Segment Open

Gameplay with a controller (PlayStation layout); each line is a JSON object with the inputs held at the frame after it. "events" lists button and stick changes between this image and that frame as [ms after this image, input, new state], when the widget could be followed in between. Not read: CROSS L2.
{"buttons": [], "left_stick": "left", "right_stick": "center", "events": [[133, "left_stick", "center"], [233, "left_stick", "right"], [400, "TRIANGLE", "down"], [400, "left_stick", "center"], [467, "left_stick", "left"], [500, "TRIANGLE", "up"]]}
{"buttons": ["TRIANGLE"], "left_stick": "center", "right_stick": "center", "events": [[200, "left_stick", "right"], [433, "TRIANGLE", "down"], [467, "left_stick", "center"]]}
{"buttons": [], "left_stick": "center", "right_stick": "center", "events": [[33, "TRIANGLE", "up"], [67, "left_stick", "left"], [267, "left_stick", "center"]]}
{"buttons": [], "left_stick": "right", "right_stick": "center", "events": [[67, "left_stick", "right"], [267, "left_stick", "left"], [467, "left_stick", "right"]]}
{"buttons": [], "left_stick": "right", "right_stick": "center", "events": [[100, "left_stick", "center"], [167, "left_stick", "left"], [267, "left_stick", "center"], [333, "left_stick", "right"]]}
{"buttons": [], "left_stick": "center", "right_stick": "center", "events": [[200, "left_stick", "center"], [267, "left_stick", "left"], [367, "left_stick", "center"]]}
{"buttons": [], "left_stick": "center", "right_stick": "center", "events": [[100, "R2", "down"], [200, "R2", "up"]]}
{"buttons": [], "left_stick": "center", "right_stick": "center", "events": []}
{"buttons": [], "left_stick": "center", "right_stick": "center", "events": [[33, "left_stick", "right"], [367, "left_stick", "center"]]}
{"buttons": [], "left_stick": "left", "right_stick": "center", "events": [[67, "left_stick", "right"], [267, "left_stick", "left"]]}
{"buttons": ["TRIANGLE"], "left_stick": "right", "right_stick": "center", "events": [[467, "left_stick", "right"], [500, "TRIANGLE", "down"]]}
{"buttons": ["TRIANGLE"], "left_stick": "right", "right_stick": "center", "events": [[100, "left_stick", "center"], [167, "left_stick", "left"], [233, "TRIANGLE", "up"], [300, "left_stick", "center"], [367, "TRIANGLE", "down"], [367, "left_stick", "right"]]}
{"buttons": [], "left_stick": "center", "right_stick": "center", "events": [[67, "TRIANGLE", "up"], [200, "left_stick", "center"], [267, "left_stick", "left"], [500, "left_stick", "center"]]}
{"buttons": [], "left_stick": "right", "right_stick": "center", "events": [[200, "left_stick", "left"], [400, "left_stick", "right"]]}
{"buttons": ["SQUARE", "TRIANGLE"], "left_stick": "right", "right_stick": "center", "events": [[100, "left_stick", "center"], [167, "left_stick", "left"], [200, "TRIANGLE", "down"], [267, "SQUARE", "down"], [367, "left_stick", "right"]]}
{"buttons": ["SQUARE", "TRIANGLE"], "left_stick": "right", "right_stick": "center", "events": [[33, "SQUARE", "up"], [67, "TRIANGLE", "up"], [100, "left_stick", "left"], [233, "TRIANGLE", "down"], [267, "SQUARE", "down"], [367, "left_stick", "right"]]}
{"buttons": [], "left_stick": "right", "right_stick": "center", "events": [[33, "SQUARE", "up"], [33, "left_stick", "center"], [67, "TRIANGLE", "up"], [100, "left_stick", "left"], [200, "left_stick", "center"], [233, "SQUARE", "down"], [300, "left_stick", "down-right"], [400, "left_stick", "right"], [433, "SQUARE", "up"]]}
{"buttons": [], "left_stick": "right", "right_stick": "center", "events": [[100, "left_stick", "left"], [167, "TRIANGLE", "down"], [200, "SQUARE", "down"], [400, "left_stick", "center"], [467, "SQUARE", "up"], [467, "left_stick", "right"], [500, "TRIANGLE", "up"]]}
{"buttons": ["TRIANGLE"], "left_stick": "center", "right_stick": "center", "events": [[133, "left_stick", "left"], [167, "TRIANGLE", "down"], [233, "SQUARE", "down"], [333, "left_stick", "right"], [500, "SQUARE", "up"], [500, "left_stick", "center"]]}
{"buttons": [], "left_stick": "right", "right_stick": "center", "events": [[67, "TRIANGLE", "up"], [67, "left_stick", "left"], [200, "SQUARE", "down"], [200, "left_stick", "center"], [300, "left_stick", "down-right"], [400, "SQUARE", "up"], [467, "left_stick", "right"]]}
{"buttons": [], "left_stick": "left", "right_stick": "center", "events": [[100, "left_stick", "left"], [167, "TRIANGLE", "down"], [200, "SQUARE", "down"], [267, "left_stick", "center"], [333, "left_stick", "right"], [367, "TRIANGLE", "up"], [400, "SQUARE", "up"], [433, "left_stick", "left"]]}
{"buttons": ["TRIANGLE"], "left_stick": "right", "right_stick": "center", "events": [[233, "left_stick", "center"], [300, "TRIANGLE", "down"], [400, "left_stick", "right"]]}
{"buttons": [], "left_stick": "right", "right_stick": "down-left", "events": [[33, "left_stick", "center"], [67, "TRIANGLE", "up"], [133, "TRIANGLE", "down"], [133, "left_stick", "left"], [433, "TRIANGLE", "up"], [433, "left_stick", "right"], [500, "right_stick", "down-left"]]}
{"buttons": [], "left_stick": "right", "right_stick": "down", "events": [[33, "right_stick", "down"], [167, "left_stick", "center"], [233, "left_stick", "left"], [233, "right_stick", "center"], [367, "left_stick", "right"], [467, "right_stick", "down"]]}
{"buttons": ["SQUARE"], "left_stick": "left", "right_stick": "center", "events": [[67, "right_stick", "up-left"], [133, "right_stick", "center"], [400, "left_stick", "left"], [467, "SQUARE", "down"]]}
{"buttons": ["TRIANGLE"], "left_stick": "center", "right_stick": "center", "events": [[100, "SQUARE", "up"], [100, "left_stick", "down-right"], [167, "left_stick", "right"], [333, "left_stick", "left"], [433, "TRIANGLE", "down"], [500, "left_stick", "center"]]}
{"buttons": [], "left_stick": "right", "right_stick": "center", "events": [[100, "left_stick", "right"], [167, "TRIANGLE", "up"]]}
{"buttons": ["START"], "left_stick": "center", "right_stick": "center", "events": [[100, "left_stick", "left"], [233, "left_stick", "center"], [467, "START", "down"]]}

Segment Closed

**TASK REQUIREMENTS:**
Could you print every record above exactly as it appears?

**SOLUTION TO THE EXERCISE:**
Gameplay with a controller (PlayStation layout); each line is a JSON object with the inputs held at the frame after it. "events" lists button and stick changes between this image and that frame as [ms after this image, input, new state], when the widget could be followed in between. Not read: CROSS L2.
{"buttons": [], "left_stick": "left", "right_stick": "center", "events": [[133, "left_stick", "center"], [233, "left_stick", "right"], [400, "TRIANGLE", "down"], [400, "left_stick", "center"], [467, "left_stick", "left"], [500, "TRIANGLE", "up"]]}
{"buttons": ["TRIANGLE"], "left_stick": "center", "right_stick": "center", "events": [[200, "left_stick", "right"], [433, "TRIANGLE", "down"], [467, "left_stick", "center"]]}
{"buttons": [], "left_stick": "center", "right_stick": "center", "events": [[33, "TRIANGLE", "up"], [67, "left_stick", "left"], [267, "left_stick", "center"]]}
{"buttons": [], "left_stick": "right", "right_stick": "center", "events": [[67, "left_stick", "right"], [267, "left_stick", "left"], [467, "left_stick", "right"]]}
{"buttons": [], "left_stick": "right", "right_stick": "center", "events": [[100, "left_stick", "center"], [167, "left_stick", "left"], [267, "left_stick", "center"], [333, "left_stick", "right"]]}
{"buttons": [], "left_stick": "center", "right_stick": "center", "events": [[200, "left_stick", "center"], [267, "left_stick", "left"], [367, "left_stick", "center"]]}
{"buttons": [], "left_stick": "center", "right_stick": "center", "events": [[100, "R2", "down"], [200, "R2", "up"]]}
{"buttons": [], "left_stick": "center", "right_stick": "center", "events": []}
{"buttons": [], "left_stick": "center", "right_stick": "center", "events": [[33, "left_stick", "right"], [367, "left_stick", "center"]]}
{"buttons": [], "left_stick": "left", "right_stick": "center", "events": [[67, "left_stick", "right"], [267, "left_stick", "left"]]}
{"buttons": ["TRIANGLE"], "left_stick": "right", "right_stick": "center", "events": [[467, "left_stick", "right"], [500, "TRIANGLE", "down"]]}
{"buttons": ["TRIANGLE"], "left_stick": "right", "right_stick": "center", "events": [[100, "left_stick", "center"], [167, "left_stick", "left"], [233, "TRIANGLE", "up"], [300, "left_stick", "center"], [367, "TRIANGLE", "down"], [367, "left_stick", "right"]]}
{"buttons": [], "left_stick": "center", "right_stick": "center", "events": [[67, "TRIANGLE", "up"], [200, "left_stick", "center"], [267, "left_stick", "left"], [500, "left_stick", "center"]]}
{"buttons": [], "left_stick": "right", "right_stick": "center", "events": [[200, "left_stick", "left"], [400, "left_stick", "right"]]}
{"buttons": ["SQUARE", "TRIANGLE"], "left_stick": "right", "right_stick": "center", "events": [[100, "left_stick", "center"], [167, "left_stick", "left"], [200, "TRIANGLE", "down"], [267, "SQUARE", "down"], [367, "left_stick", "right"]]}
{"buttons": ["SQUARE", "TRIANGLE"], "left_stick": "right", "right_stick": "center", "events": [[33, "SQUARE", "up"], [67, "TRIANGLE", "up"], [100, "left_stick", "left"], [233, "TRIANGLE", "down"], [267, "SQUARE", "down"], [367, "left_stick", "right"]]}
{"buttons": [], "left_stick": "right", "right_stick": "center", "events": [[33, "SQUARE", "up"], [33, "left_stick", "center"], [67, "TRIANGLE", "up"], [100, "left_stick", "left"], [200, "left_stick", "center"], [233, "SQUARE", "down"], [300, "left_stick", "down-right"], [400, "left_stick", "right"], [433, "SQUARE", "up"]]}
{"buttons": [], "left_stick": "right", "right_stick": "center", "events": [[100, "left_stick", "left"], [167, "TRIANGLE", "down"], [200, "SQUARE", "down"], [400, "left_stick", "center"], [467, "SQUARE", "up"], [467, "left_stick", "right"], [500, "TRIANGLE", "up"]]}
{"buttons": ["TRIANGLE"], "left_stick": "center", "right_stick": "center", "events": [[133, "left_stick", "left"], [167, "TRIANGLE", "down"], [233, "SQUARE", "down"], [333, "left_stick", "right"], [500, "SQUARE", "up"], [500, "left_stick", "center"]]}
{"buttons": [], "left_stick": "right", "right_stick": "center", "events": [[67, "TRIANGLE", "up"], [67, "left_stick", "left"], [200, "SQUARE", "down"], [200, "left_stick", "center"], [300, "left_stick", "down-right"], [400, "SQUARE", "up"], [467, "left_stick", "right"]]}
{"buttons": [], "left_stick": "left", "right_stick": "center", "events": [[100, "left_stick", "left"], [167, "TRIANGLE", "down"], [200, "SQUARE", "down"], [267, "left_stick", "center"], [333, "left_stick", "right"], [367, "TRIANGLE", "up"], [400, "SQUARE", "up"], [433, "left_stick", "left"]]}
{"buttons": ["TRIANGLE"], "left_stick": "right", "right_stick": "center", "events": [[233, "left_stick", "center"], [300, "TRIANGLE", "down"], [400, "left_stick", "right"]]}
{"buttons": [], "left_stick": "right", "right_stick": "down-left", "events": [[33, "left_stick", "center"], [67, "TRIANGLE", "up"], [133, "TRIANGLE", "down"], [133, "left_stick", "left"], [433, "TRIANGLE", "up"], [433, "left_stick", "right"], [500, "right_stick", "down-left"]]}
{"buttons": [], "left_stick": "right", "right_stick": "down", "events": [[33, "right_stick", "down"], [167, "left_stick", "center"], [233, "left_stick", "left"], [233, "right_stick", "center"], [367, "left_stick", "right"], [467, "right_stick", "down"]]}
{"buttons": ["SQUARE"], "left_stick": "left", "right_stick": "center", "events": [[67, "right_stick", "up-left"], [133, "right_stick", "center"], [400, "left_stick", "left"], [467, "SQUARE", "down"]]}
{"buttons": ["TRIANGLE"], "left_stick": "center", "right_stick": "center", "events": [[100, "SQUARE", "up"], [100, "left_stick", "down-right"], [167, "left_stick", "right"], [333, "left_stick", "left"], [433, "TRIANGLE", "down"], [500, "left_stick", "center"]]}
{"buttons": [], "left_stick": "right", "right_stick": "center", "events": [[100, "left_stick", "right"], [167, "TRIANGLE", "up"]]}
{"buttons": ["START"], "left_stick": "center", "right_stick": "center", "events": [[100, "left_stick", "left"], [233, "left_stick", "center"], [467, "START", "down"]]}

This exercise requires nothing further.